Electronic goods, however, do become dated in the sense that the technologies that drive and, to an extent, define them are quickly superseded. Hecht has been thinking hard about how we can reuse obsolete equipment rather than continually throwing it away. This summer he will be taking part in a show at London’s Design Museum called Super Contemporary, which looks at socially relevant and progressive designs for the city. What he proposes is a highly modified telephone kiosk, one of the thousands of increasingly redundant glass-and-steel cabinets lining the curbsides of London.

“These kiosks are standing unused at a time when branches of the post office have been closed in huge numbers,” Hecht says. “As the kiosks were originally commissioned and operated by the post office, I thought we could give them a new lease on life by turning them into the world’s smallest post offices in areas where they’ve closed. You’d open the door using a credit card and, once inside, talk to a real person via a screen who’d sell you stamps, TV and car licenses, and sort out many of the things you used to queue up for at the post office. It seems a much better idea than leaving these things to rot.” Currently, most are plastered with advertising, frequented by prostitutes, and used as walk-in urinals.

“We’re often called minimalists,” Hecht says, “although all we’re trying to do is to make everyday designs simple or to clarify designs that might be complex by nature because of the electronics they contain. The last thing we want to do is to display complexity as an aesthetic.”

Even so, Industrial Facility is increasingly happy in a world of slight ambivalence. Table, Bench, Chair, which the firm recently designed for this year’s Milan furniture fair, is both simple and open-ended. It serves as seating, and yet it’s also a table of sorts and a place to store things. The unfixed nature of the design is an attempt to address the ways we actually use such furniture, particularly in waiting rooms and other public spaces.

“When you observe people in waiting rooms,” Hecht says, “you’ll see that they want a place to sort out coats, keys, wallets, glasses, documents, and other things. So we’ve come up with the Table, Bench, Chair that serves this real need. We plan to have it made in a number of materials so that it could fit into any context, from historic interiors to airport lounges. This is what I like to call an ‘in-between’ or ‘second-glance’ piece. It serves functions that can’t be precisely defined, and its logic and aesthetic qualities only emerge and make proper sense when you’ve appreciated what it can do.”

Hecht also shows me designs for the Enchord table, for Herman Miller’s Lifework furniture range. The oak, steel, and die-cast aluminum table features a secondary sliding surface beneath the table­­top; when it’s used at home as a work desk, laptops, phones, gadgets, and wiring can be stored away out of sight in the gap between the two surfaces.

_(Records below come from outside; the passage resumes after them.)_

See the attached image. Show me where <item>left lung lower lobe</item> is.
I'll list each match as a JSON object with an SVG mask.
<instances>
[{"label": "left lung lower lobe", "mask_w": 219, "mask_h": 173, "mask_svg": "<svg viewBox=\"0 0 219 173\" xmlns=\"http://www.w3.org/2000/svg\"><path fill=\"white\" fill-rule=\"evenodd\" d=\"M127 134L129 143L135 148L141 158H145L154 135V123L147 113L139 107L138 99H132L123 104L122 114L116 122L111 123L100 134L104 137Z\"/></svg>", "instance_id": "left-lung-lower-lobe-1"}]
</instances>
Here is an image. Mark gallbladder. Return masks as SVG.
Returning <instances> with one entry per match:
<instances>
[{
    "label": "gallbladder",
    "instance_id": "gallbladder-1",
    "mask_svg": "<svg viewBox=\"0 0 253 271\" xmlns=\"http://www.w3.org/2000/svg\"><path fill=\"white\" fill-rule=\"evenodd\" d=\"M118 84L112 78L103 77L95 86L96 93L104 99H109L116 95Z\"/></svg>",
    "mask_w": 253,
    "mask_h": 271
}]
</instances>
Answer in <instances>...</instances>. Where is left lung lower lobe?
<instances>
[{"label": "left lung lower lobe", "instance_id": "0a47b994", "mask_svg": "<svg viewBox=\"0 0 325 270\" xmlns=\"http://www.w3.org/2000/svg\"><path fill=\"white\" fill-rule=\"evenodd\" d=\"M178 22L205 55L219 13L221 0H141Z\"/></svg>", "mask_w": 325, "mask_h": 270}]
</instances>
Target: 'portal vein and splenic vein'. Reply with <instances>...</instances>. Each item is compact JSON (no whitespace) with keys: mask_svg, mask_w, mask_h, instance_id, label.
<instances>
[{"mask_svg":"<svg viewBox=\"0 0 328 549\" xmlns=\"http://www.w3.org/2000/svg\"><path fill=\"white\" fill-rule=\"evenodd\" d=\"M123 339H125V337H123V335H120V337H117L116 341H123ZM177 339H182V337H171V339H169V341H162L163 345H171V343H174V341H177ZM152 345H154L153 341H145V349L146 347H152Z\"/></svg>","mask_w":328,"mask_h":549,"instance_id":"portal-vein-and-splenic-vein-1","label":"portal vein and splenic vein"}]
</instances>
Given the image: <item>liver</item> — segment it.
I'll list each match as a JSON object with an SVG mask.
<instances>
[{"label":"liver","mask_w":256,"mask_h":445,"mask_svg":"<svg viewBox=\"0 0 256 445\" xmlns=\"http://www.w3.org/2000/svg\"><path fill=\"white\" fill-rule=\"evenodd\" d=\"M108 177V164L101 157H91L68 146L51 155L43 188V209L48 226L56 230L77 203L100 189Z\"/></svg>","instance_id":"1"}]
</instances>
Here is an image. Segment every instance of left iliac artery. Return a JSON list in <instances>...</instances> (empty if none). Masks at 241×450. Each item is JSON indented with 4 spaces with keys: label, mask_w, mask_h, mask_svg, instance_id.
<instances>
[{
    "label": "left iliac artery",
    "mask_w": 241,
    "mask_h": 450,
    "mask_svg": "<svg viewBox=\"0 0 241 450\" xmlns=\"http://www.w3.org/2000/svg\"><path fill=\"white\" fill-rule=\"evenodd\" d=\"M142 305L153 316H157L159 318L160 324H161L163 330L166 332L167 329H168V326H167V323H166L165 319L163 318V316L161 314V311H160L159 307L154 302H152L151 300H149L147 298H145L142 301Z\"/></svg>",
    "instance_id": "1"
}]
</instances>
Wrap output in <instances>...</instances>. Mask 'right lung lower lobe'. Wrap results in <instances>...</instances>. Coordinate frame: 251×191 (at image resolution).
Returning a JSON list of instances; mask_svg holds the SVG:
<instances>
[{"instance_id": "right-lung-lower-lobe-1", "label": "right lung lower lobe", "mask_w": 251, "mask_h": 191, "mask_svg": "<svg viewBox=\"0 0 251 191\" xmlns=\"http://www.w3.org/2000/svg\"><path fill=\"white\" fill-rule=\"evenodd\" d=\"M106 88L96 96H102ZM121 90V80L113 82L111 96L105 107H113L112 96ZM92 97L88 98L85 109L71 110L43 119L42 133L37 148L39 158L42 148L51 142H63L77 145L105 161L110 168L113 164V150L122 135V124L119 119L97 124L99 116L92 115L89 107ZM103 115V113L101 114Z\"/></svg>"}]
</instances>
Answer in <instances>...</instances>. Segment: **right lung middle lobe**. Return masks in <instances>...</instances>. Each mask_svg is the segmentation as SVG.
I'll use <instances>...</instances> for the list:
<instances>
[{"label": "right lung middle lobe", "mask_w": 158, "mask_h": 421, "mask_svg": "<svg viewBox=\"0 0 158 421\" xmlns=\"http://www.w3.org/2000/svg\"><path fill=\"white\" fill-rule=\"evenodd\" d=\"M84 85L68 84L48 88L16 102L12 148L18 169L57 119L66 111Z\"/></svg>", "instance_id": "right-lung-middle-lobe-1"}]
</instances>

Industrial Facility’s designs reflect a truly mature approach to contemporary product design. Not surprisingly, the firm has reportedly been tapped as creative advisers to Herman Miller, an impressive assignment given that company’s long and illustrious history with outside consultants, including Gilbert Rohde, Charles and Ray Eames, and George Nelson.

Many of us have tired of everyday objects that work too hard for their living, designs that try too hard to look interesting or are simply too complex for their own good—or our patience. Industrial Facility seems to be saying—echoing the sentiments of designers from Rams to Jasper Morrison—that we’ve reached a stage where we should relax with gadgets. They should be low-key, simple, easy to use, and yet if and when you do look at them for more than a few seconds, they should be elegant and satisfying in their own right. Industrial Facility is learning to shape quietude, a welcome form, and quality in a world of ever increasing visual noise.